But I want to discuss what I heard from graduates that gives me a lot of optimism for the future. If I could characterize this latest crop of 95 graduates in a single word, that word would be "professional." To me that says a lot, because we have been flying by the seat of our collective pants since the beginning.
The Norwich Class of '05 included professionals from all areas and several countries, including business, academia, the military, law enforcement and government. They all came away with a clear-eyed view of information assurance, and most have already delivered that view successfully to their organizations.
That is extremely important, by the way. It shows two things that, in my experience, are important in most organizations. It shows that many organizations need to understand at all levels how an appropriate IA program can benefit the bottom line. It also shows that what is really needed is well-informed leadership. These grads are providing that leadership.
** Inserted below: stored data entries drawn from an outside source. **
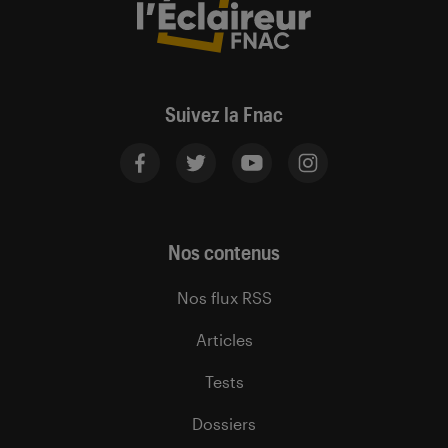
Suivez la Fnac
Nos contenus
Nos flux RSS
Articles
Tests
Dossiers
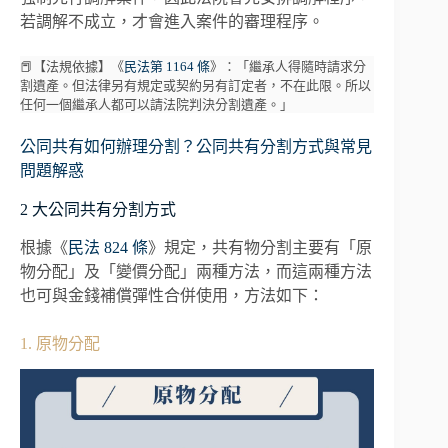
若調解不成立，才會進入案件的審理程序。
📕【法規依據】《
民法第 1164 條
》：「繼承人得隨時請求分
割遺產。但法律另有規定或契約另有訂定者，不在此限。所以
任何一個繼承人都可以請法院判決分割遺產。」
公同共有如何辦理分割？公同共有分割方式與常見
問題解惑
2 大公同共有分割方式
根據《
民法 824 條
》規定，共有物分割主要有「原
物分配」及「變價分配」兩種方法，而這兩種方法
也可與金錢補償彈性合併使用，方法如下：
1. 原物分配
An important aspect of leadership in IA is understanding the business of it deeply, but this is hard. Most of us really know our field, but we have a hard time translating that knowledge into a message our corporate leaders can understand and embrace.
Probably the most difficult thing we do is selling IA to the bean counters. This is not a security problem, it is a business problem. These grads have grasped that issue and are using their skills to deliver these difficult concepts to management.
So what is the message (opinion columns are always supposed to have a message)?
First, we are headed in the right direction. Second, these programs can help us as a profession be a profession. Third, there really are ways to sell IA to management and get the buy-in and support we need to protect our organizations' data.
And, finally, there is hope for the future of IA. It's not just a matter of job security. It's a matter of our contribution to the security, productivity, and success of our organizations and those we serve. And that is a very good thing.